*** Opening of WORKING DATA ***

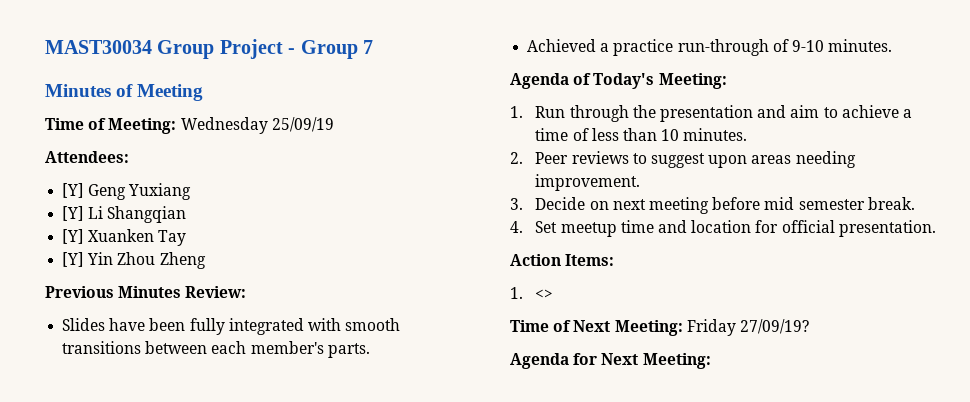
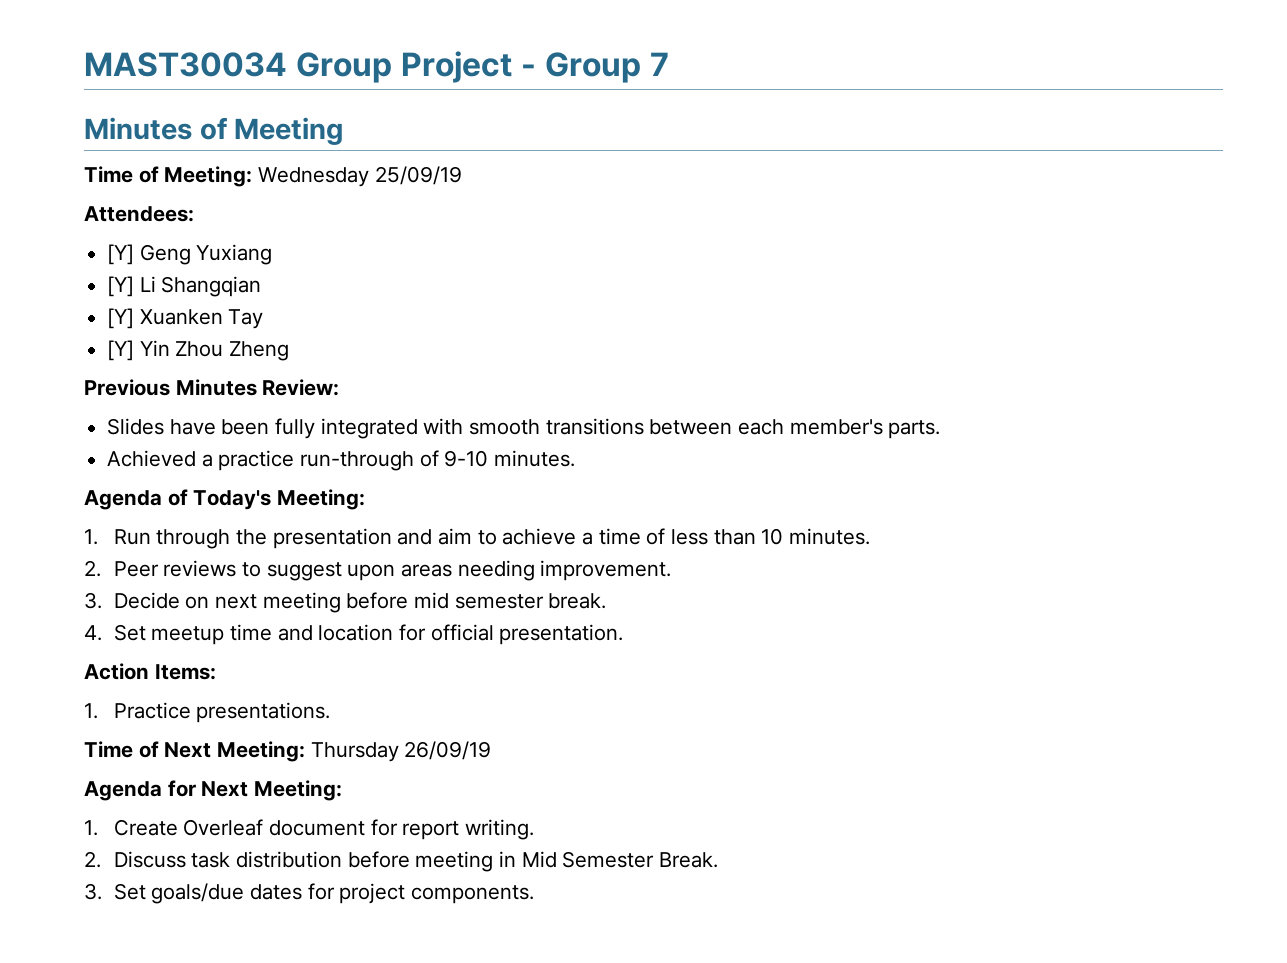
[535,289,554,299] <> -> [113,702,331,723] Practice presentations.
[686,319,809,336] Friday 27/09/19? -> [310,741,492,762] Thursday 26/09/19
(711, 361) none -> [84,819,534,840] [84,851,718,872] [84,883,534,904] // 1. Create Overleaf document for report writing. // 2. Discuss task distribution before meeting in Mid Semester Break. // 3. Set goals/due dates for project components.

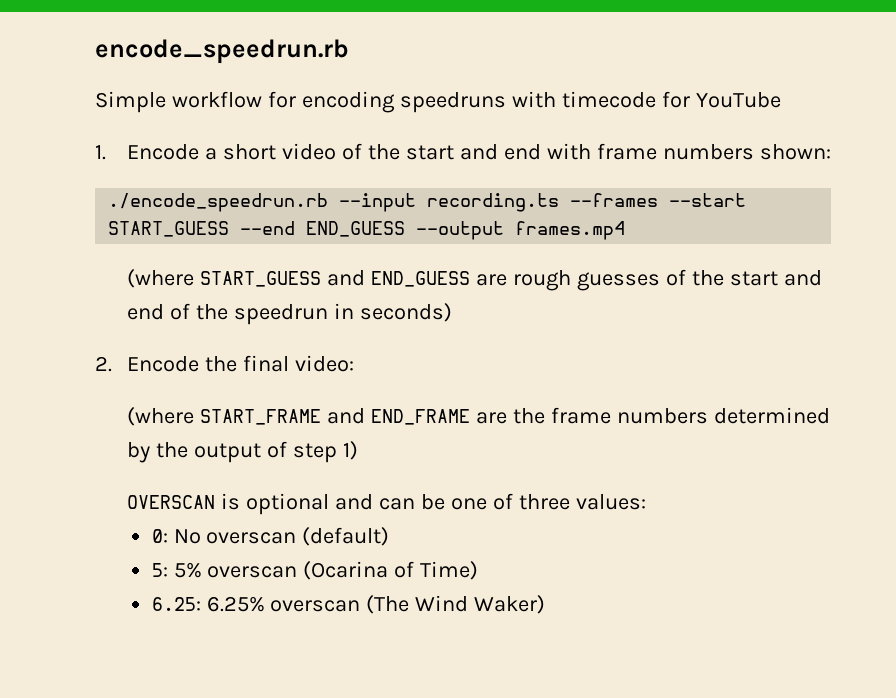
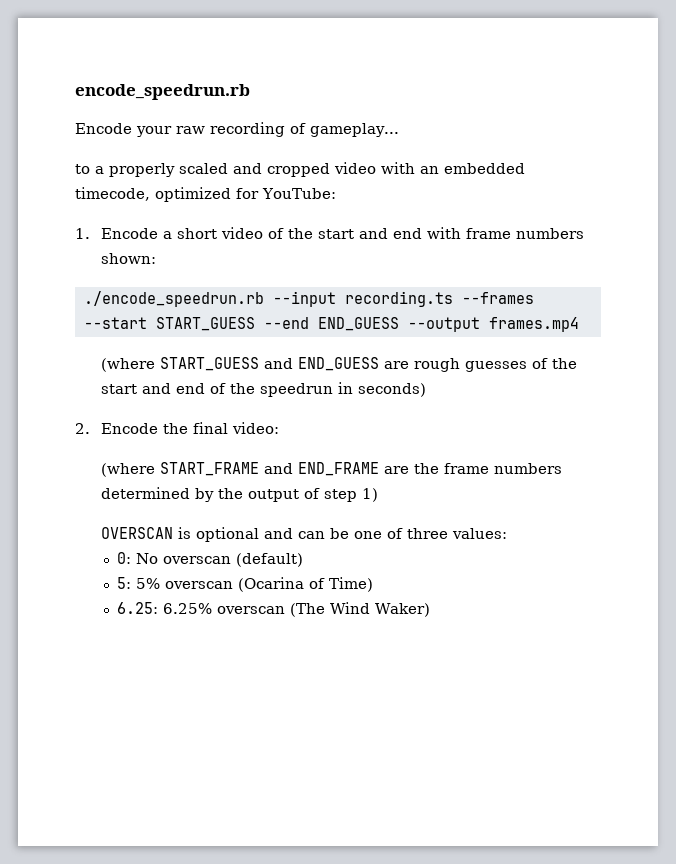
[95,91,781,113] Simple workflow for encoding speedruns with timecode for YouTube -> [75,122,399,137] [75,162,525,177] [75,187,336,202] Encode your raw recording of gameplay... // to a properly scaled and cropped video with an embedded timecode, optimized for YouTube:

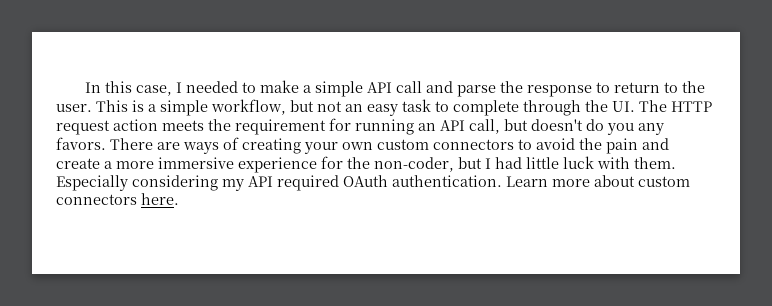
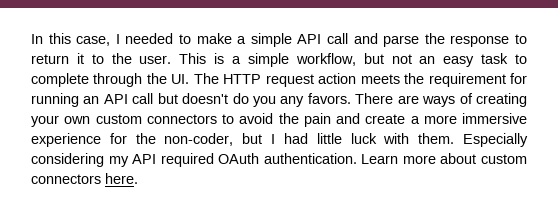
(660, 87) none -> [76,53,84,64] it
[469,119,500,134] call, -> [132,93,154,104] call

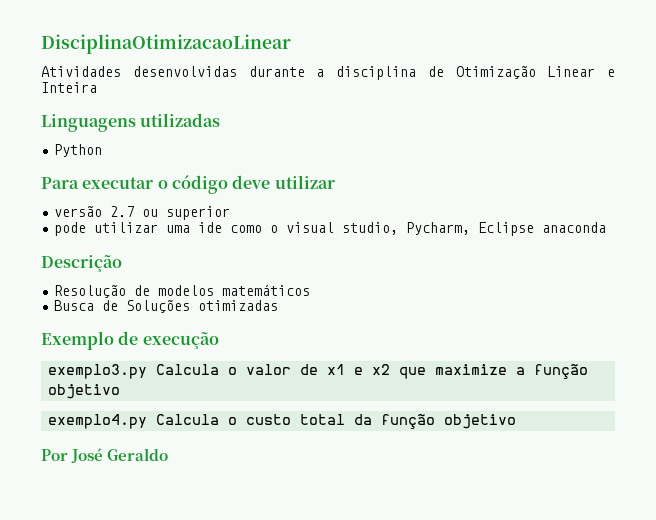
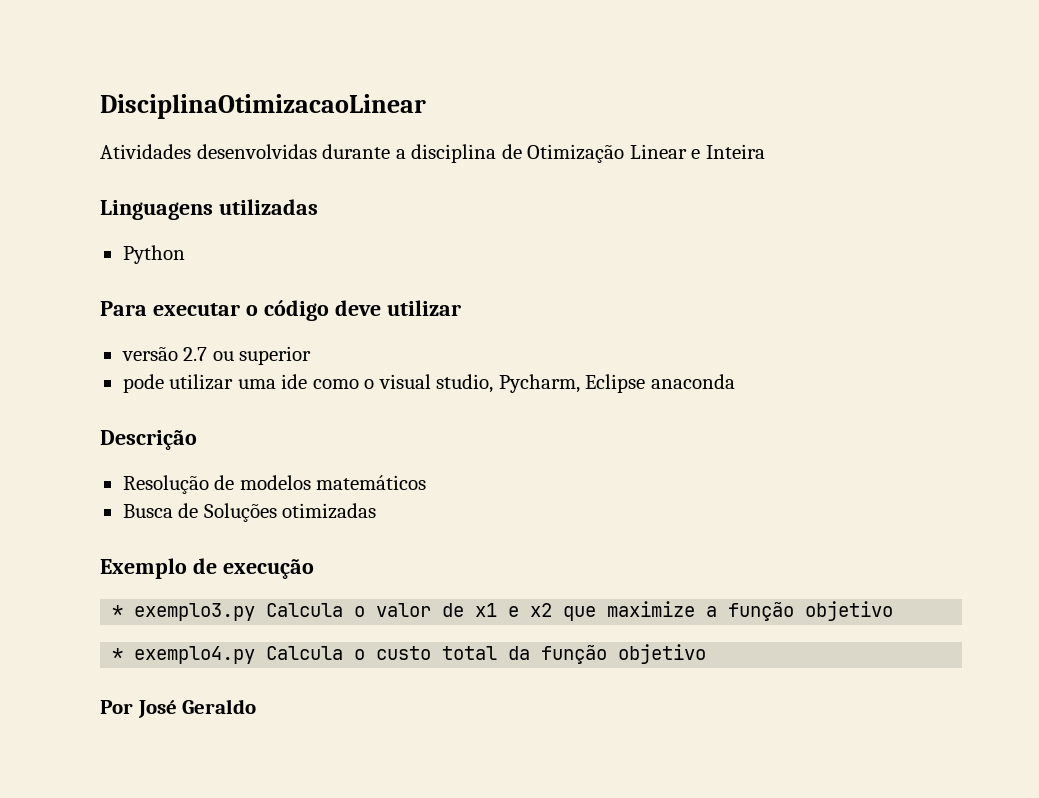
(219, 340) none -> [112,605,124,617] *
(121, 391) none -> [112,648,124,660] *

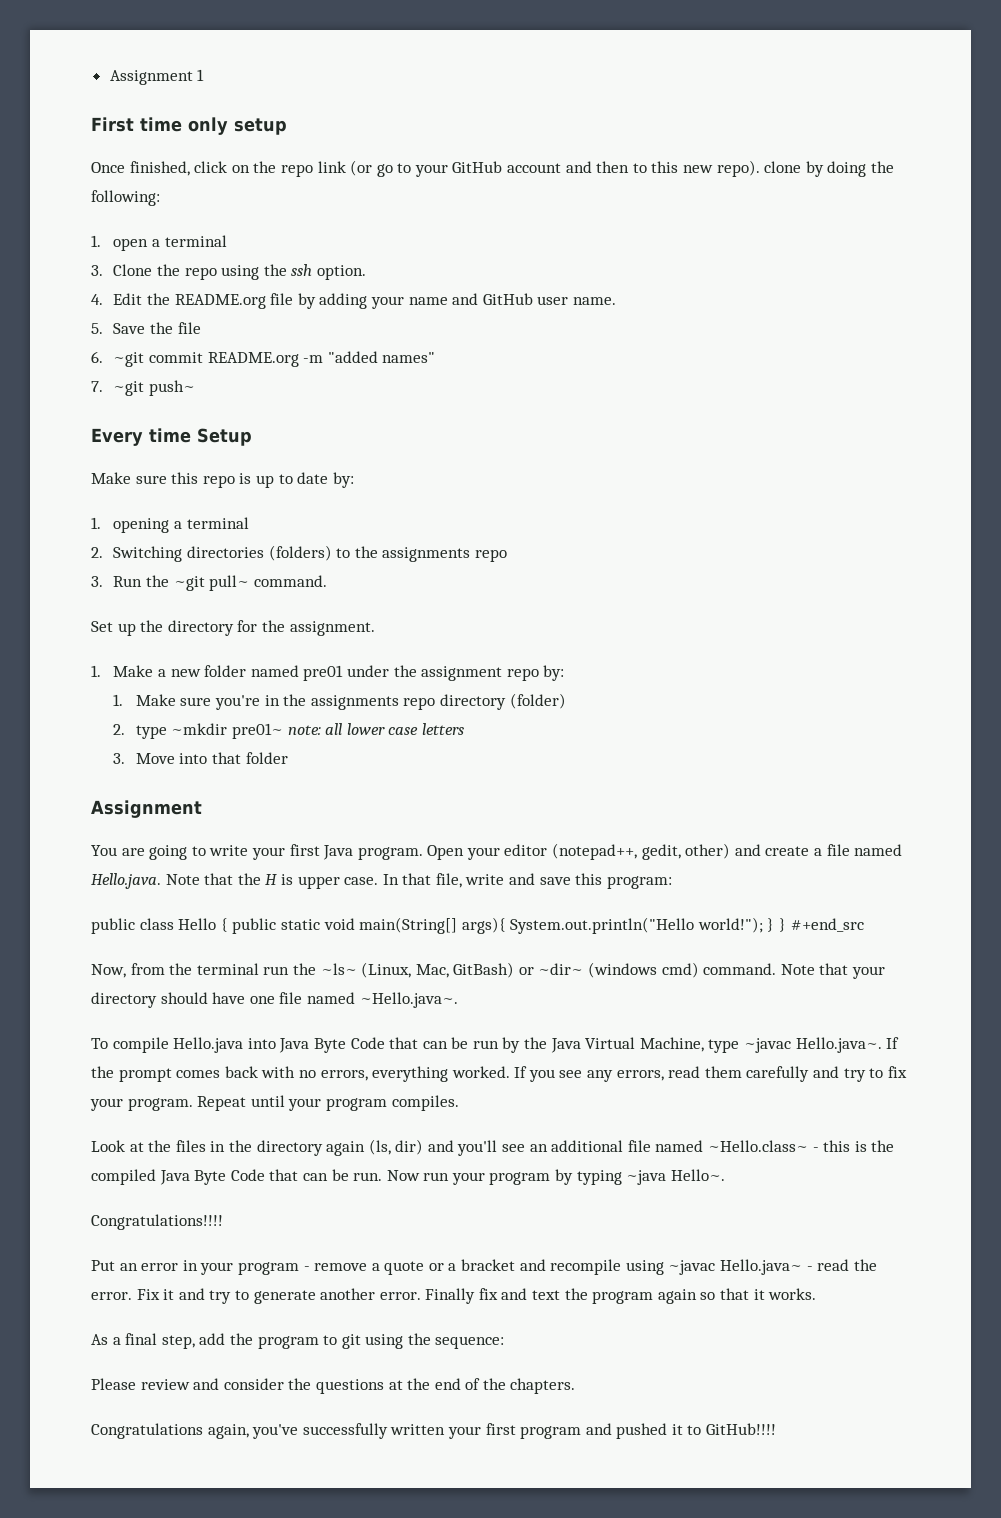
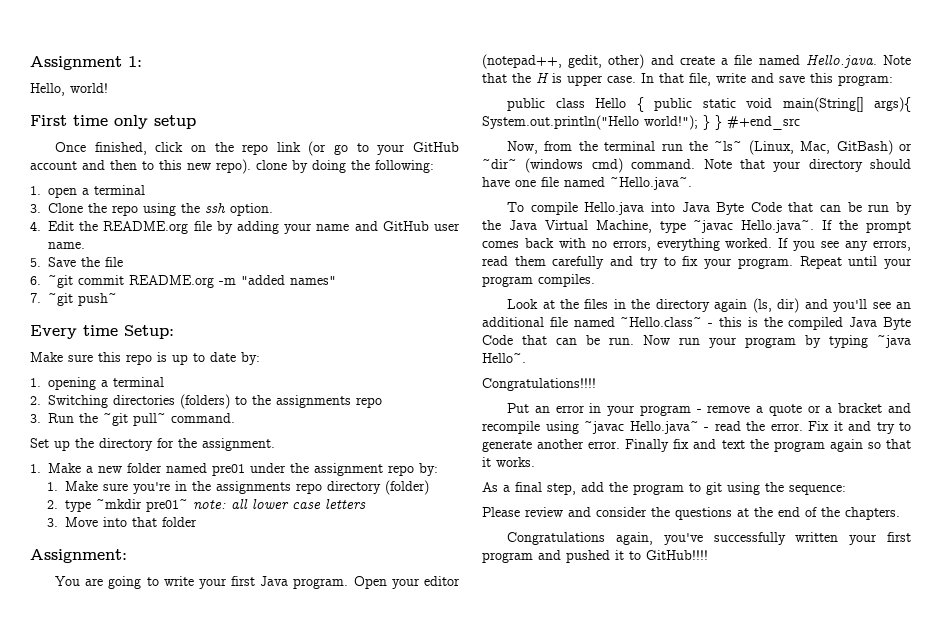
[109,69,205,85] Assignment 1 -> [30,56,142,70] [30,83,108,96] Assignment 1: // Hello, world!
[197,428,252,446] Setup -> [124,325,174,339] Setup:
[91,800,202,818] Assignment -> [30,549,127,563] Assignment:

*** Close of WORKING DATA ***

* [WORK REQUEST]
Only the lines from the one containing "[109,69,205,85] Assignment 1" through the end of the material should be reproduced, exactly, with both ends included.

* [ANSWER TO THIS PROBLEM]
[109,69,205,85] Assignment 1 -> [30,56,142,70] [30,83,108,96] Assignment 1: // Hello, world!
[197,428,252,446] Setup -> [124,325,174,339] Setup:
[91,800,202,818] Assignment -> [30,549,127,563] Assignment:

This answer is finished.